Еще одним «бесценным» результатом воспитания маленького мальчика в сплошь лицемерном обществе, стало – умение искусно притворяться, так, что даже взрослых сбивало с толку и заставляло верить искреннему маленькому мальчику с правдивыми и немного грустными голубыми глазами. Притворство – это было его единственным в детском возрасте оружием защиты от сильных мира сего, хотя в самой глубине своей души ему было мерзко и противно врать и притворяться. Алёша уже во всю использовал это оружие в мелочах и смог бы в случае необходимости воспользоваться им и по-крупному. Как он сам себя оправдывал по-детски, что всё, даже лицемерие, он использует во благо себе или его близких – только на доброе дело.
Но не всё уж совсем было ему так ненавистно в детских дошкольных заведениях, были и светлые стороны в этом кромешном царстве физического и психического насилия. Валентина – самая молодая воспитательница, для него маленького мальчика она должна была называться тётей Валей, но она просила не называть её тётей, ей было смешно. Валя была настолько музыкальна и любила музыку больше всего на свете, что всё своё дежурство ставила какие-то новые модные танцевальные пластинки. В те времена в шестидесятые в моде были очень энергичные, ритмичные и понятные даже маленьким детям танцы: твист, летка-енка, рок-н-ролл и тому подобные. Алёша тоже был весьма музыкальным мальчиков и танцы никогда не считал за труд, а только за удовольствие, а посему был постоянным партнёром у Вали, несмотря на свой нежный возраст. Здесь две музыкальные и танцевальные натуры встретились и объединились в совместной любви к музыке и танцам. Для Алёши, это было пожалуй единственное светлое пятно во всей безрадостной казённой детсадовской жизни. Почти каждый рабочий день воспитательницы Валентины – Валечки, тёти Вали начинался с новой виниловой грампластинки.

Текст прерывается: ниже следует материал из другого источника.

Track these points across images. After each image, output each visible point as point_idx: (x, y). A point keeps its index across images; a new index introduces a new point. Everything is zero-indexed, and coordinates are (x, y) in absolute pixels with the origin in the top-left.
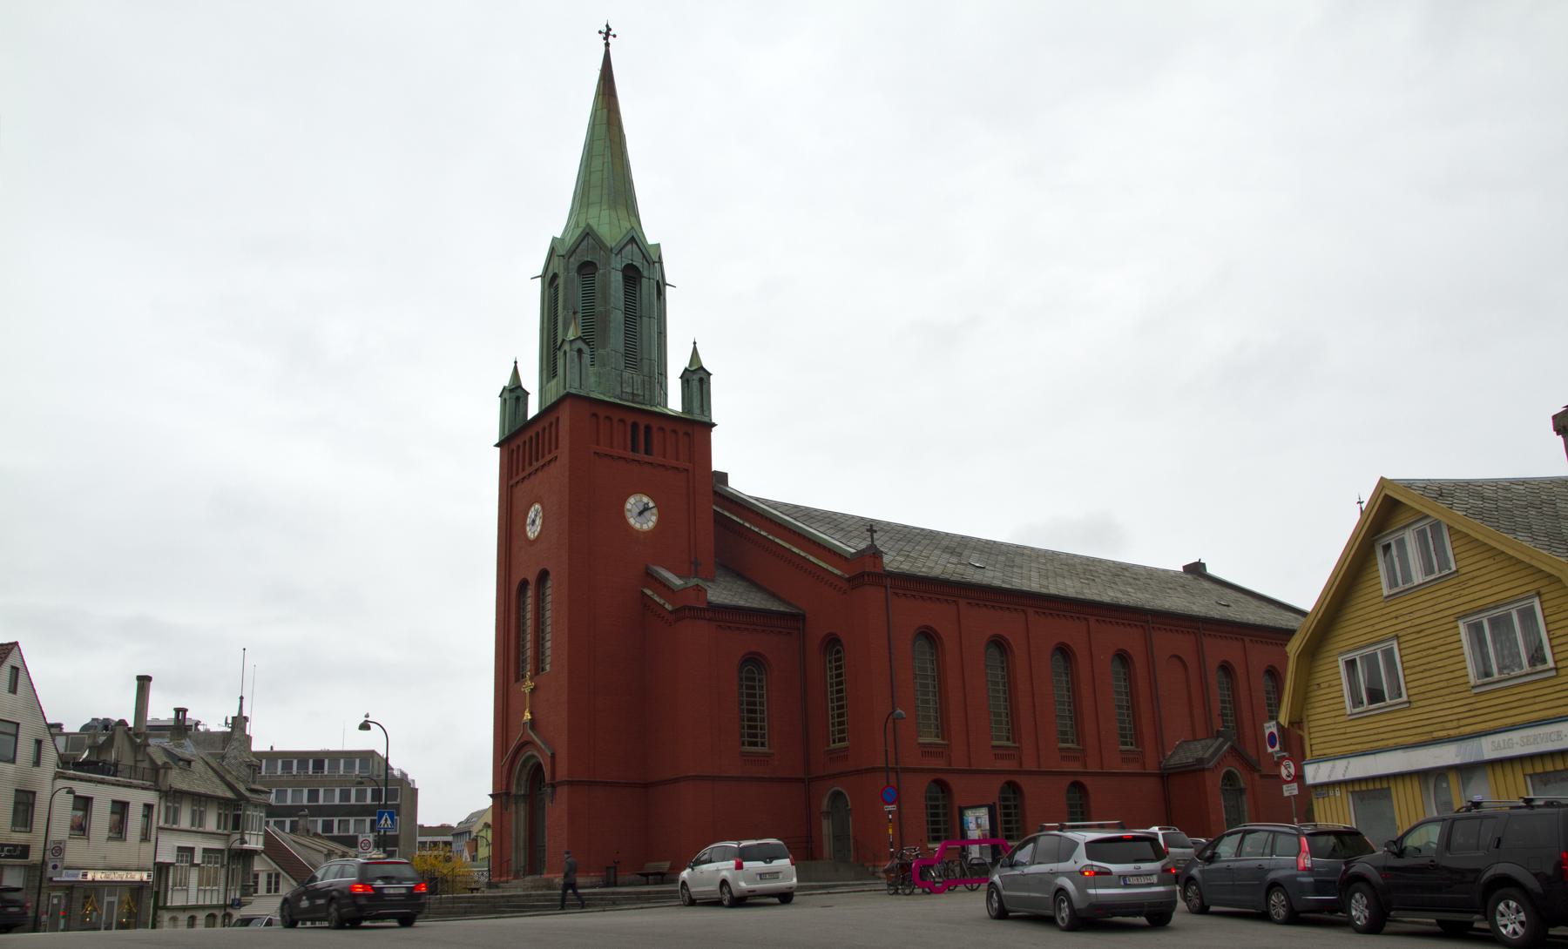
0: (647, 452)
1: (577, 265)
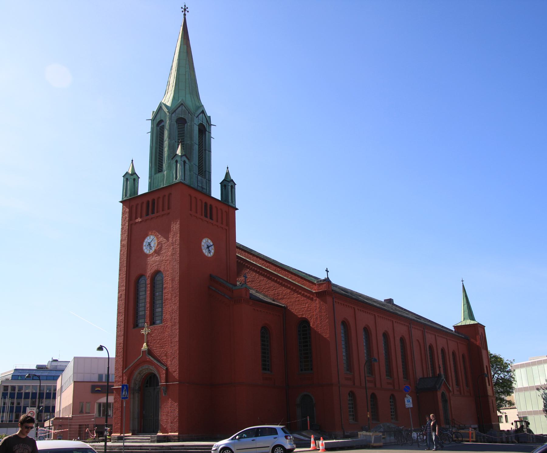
1: (176, 118)
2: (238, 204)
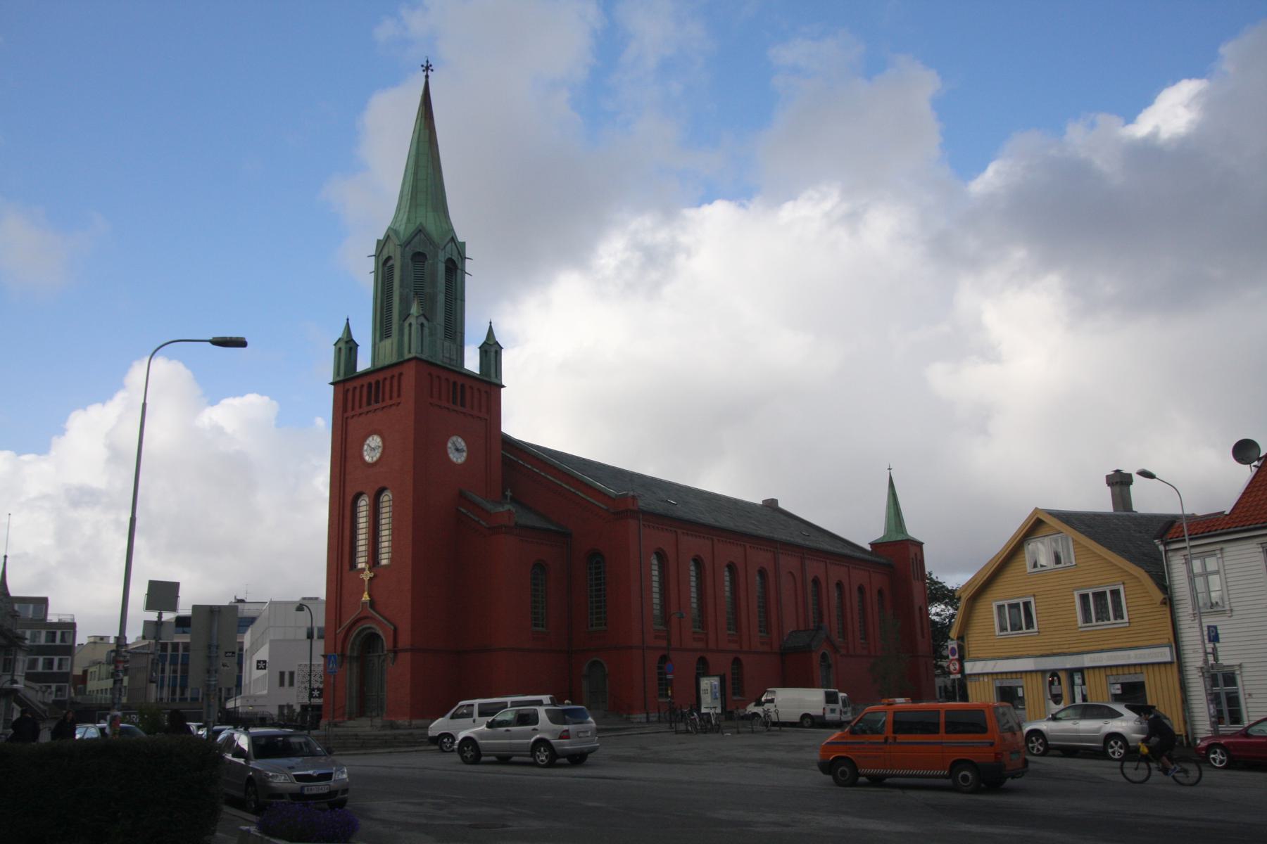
0: (463, 405)
2: (506, 378)
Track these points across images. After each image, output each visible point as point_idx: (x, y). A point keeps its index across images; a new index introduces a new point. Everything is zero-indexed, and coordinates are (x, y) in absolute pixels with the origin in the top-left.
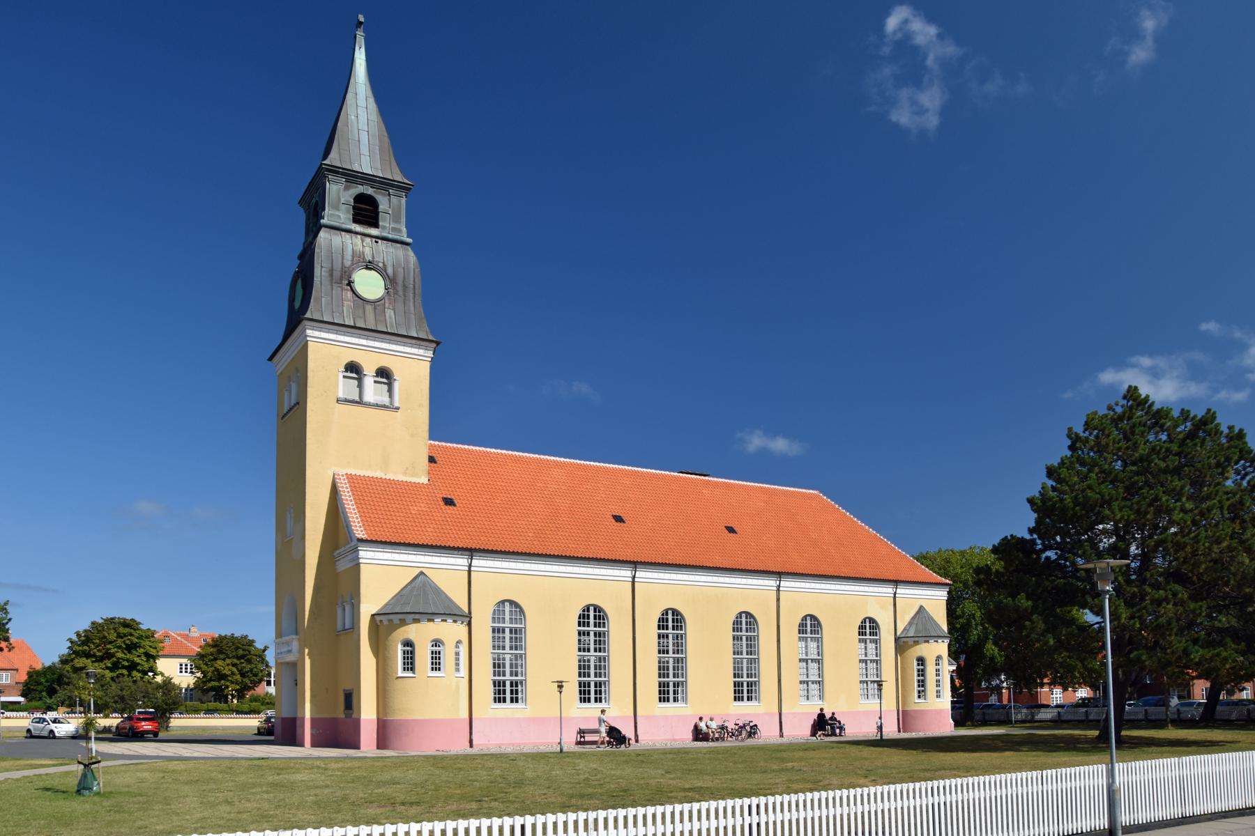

«Как всегда мы до ночи стояли с тобой, как всегда было этого мало. Как всегда позвала тебя мама домой, я метнулся к вокзалу… Опять от меня сбежала последняя электричка и я по шпалам, опять по шпалам иду домой по привычке…» – надрывался простенький пластмассовый детсадовский проигрыватель. И тут начинались парные танцы Вали и Алёши, кто во что горазд. К взаимному удовольствию обоих…
…Эти моменты незабываемы и вспоминались Алёшей всю дальнейшую жизнь, как почти единственное светлое воспоминание в ясельной и детсадовское жизни. Бывает же такое. Какой-то пустяк, а помнится как-будто было вчера. Наверное потому, что в такие минуты маленький человечек был по-своему по-детски счастлив, как он может быть не будет уже больше никогда.